Monday, April 17, 2006

Journal Article Proposal

Government regulation of video games will be the primary concern of my article. While some discussion of video game violence will be necessary in order to explain why some feel that government regulation is necessary, but an all-encompassing discussion of the subject will not be necessary. Instead, I will limit myself to research data used specifically in cases for and against government regulation and specific instances of video-game-implicated violence.
Specifically, my article will begin with an overview of current government regulations on the purchasing and selling of video games. This will connect to a list of different regulations in particular states across the country; from Wisconsin’s 5 years of jail time for selling a game containing mature content to a minor, to South Dakota’s lack of video-game related laws. The article will continue on to give another brief overview, this one of numerous outbreaks of youth violence that have been connected to video games, to help to explain exactly why state governments are beginning to closely monitor video game retail.
I will then cover recent developments in video game violence and subsequent government regulations with a focus on prominent figures in the debate and leading perspectives.

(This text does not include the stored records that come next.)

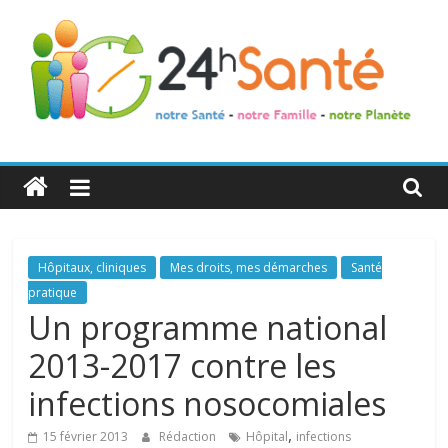
24h
Santé
La
Hôpitaux, cliniques
Mes droits, mes démarches
Santé
santé
pratique
de
Un programme national
toute
2013-2017 contre les
la
famille
infections nosocomiales
,
15 février 2013
Rédaction
Hôpital
infections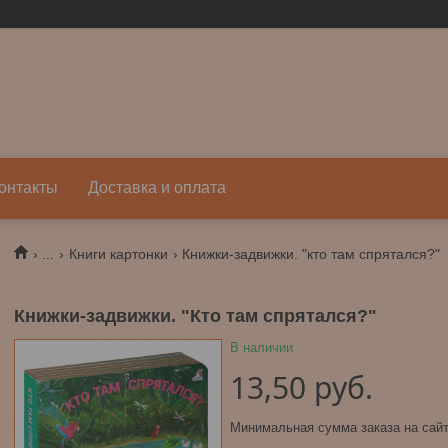
онтакты
Доставка и оплата
...
Книги картонки
Книжки-задвижки. "кто там спрятался?"
Книжки-задвижки. "Кто там спрятался?"
В наличии
13,50
руб.
Минимальная сумма заказа на сайт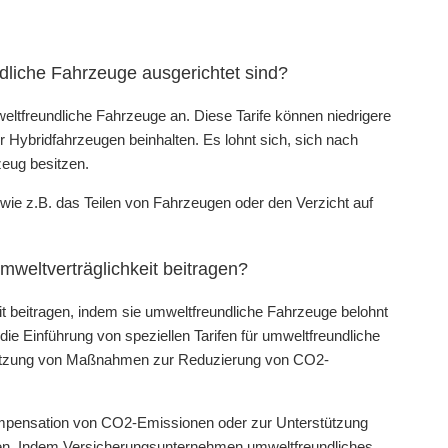
ndliche Fahrzeuge ausgerichtet sind?
weltfreundliche Fahrzeuge an. Diese Tarife können niedrigere
r Hybridfahrzeugen beinhalten. Es lohnt sich, sich nach
eug besitzen.
ie z.B. das Teilen von Fahrzeugen oder den Verzicht auf
weltverträglichkeit beitragen?
t beitragen, indem sie umweltfreundliche Fahrzeuge belohnt
ie Einführung von speziellen Tarifen für umweltfreundliche
tützung von Maßnahmen zur Reduzierung von CO2-
pensation von CO2-Emissionen oder zur Unterstützung
ten. Indem Versicherungsunternehmen umweltfreundliches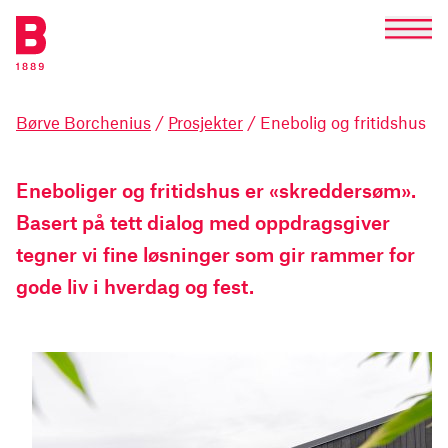
Børve Borchenius
/
Prosjekter
/ Enebolig og fritidshus
Eneboliger og fritidshus er «skreddersøm».
Basert på tett dialog med oppdragsgiver
tegner vi fine løsninger som gir rammer for
gode liv i hverdag og fest.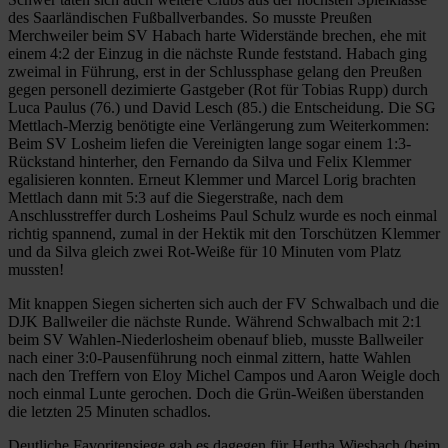
des Saarländischen Fußballverbandes. So musste Preußen
Merchweiler beim SV Habach harte Widerstände brechen, ehe mit
einem 4:2 der Einzug in die nächste Runde feststand. Habach ging
zweimal in Führung, erst in der Schlussphase gelang den Preußen
gegen personell dezimierte Gastgeber (Rot für Tobias Rupp) durch
Luca Paulus (76.) und David Lesch (85.) die Entscheidung. Die SG
Mettlach-Merzig benötigte eine Verlängerung zum Weiterkommen:
Beim SV Losheim liefen die Vereinigten lange sogar einem 1:3-
Rückstand hinterher, den Fernando da Silva und Felix Klemmer
egalisieren konnten. Erneut Klemmer und Marcel Lorig brachten
Mettlach dann mit 5:3 auf die Siegerstraße, nach dem
Anschlusstreffer durch Losheims Paul Schulz wurde es noch einmal
richtig spannend, zumal in der Hektik mit den Torschützen Klemmer
und da Silva gleich zwei Rot-Weiße für 10 Minuten vom Platz
mussten!
Mit knappen Siegen sicherten sich auch der FV Schwalbach und die
DJK Ballweiler die nächste Runde. Während Schwalbach mit 2:1
beim SV Wahlen-Niederlosheim obenauf blieb, musste Ballweiler
nach einer 3:0-Pausenführung noch einmal zittern, hatte Wahlen
nach den Treffern von Eloy Michel Campos und Aaron Weigle doch
noch einmal Lunte gerochen. Doch die Grün-Weißen überstanden
die letzten 25 Minuten schadlos.
Deutliche Favoritensiege gab es dagegen für Hertha Wiesbach (beim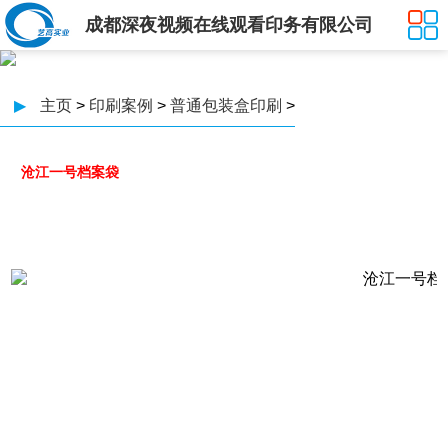
成都深夜视频在线观看印务有限公司
▶
主页
>
印刷案例
>
普通包装盒印刷
>
沧江一号档案袋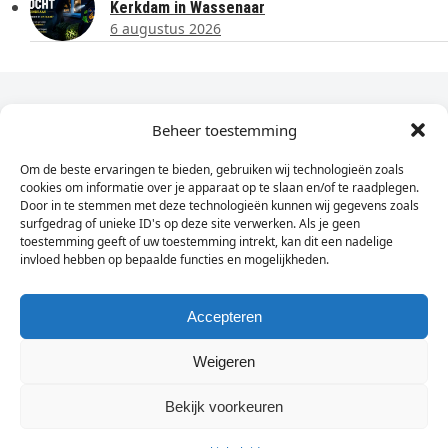
Kerkdam in Wassenaar
6 augustus 2026
Dagelijks het laatste nieuws in je e-mail?
Beheer toestemming
Om de beste ervaringen te bieden, gebruiken wij technologieën zoals
Vul
cookies om informatie over je apparaat op te slaan en/of te raadplegen.
hier
Door in te stemmen met deze technologieën kunnen wij gegevens zoals
je
surfgedrag of unieke ID's op deze site verwerken. Als je geen
toestemming geeft of uw toestemming intrekt, kan dit een nadelige
e-
invloed hebben op bepaalde functies en mogelijkheden.
Sign Up
mailadres
in
Accepteren
Weigeren
© Wassenaarders.nl 2026
Twitte
F
Bekijk voorkeuren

These range from the extremist, Jack Thompson’s view on complete banning of any and all violent games, to a focus on parental regulation proposed by prominent figures in the gaming community.
This, will be my personal stand on the subject as I side with the gamers, and push for parental regulation over government regulation. My argument will revolve around current theories in parenting that urge for parents watching television with their children rather than plopping them in front of the T.V.—the argument there being that the television can be a source of education for the developing mind, but it is the responsibility of the parent to monitor how his or her child receives it. With the interactivity of video games, I argue, the potential gain is increased, but more problems arise, such as total immersion, desensitization, and subsequent rising levels of aggression, and thus the need for parental guidance is even greater. Supplementing my argument will be personal interviews with gamers to gather their perspective on the debate, to present the insider’s view on the subject, as well as excerpts from interviews with top figures in the fields of game design, game review, and game regulation.
I plan on submitting this article to the online journal, Gamestudies.org (http://www.gamestudies.org/) a self-proclaimed “international journal of computer game research.” Their focus is as follows:

Game Studies is a crossdisciplinary journal dedicated to games research, web-published several times a year at www.gamestudies.org. Our primary focus is aesthetic, cultural and communicative aspects of computer games.
Our mission - To explore the rich cultural genre of games; to give scholars a peer-reviewed forum for their ideas and theories; to provide an academic channel for the ongoing discussions on games and gaming.
This description, I think, is in keeping with the intention and subject matter of my article, and I believe that if I can manage to present my material in a clean, concise, and scholarly manner, they may publish it.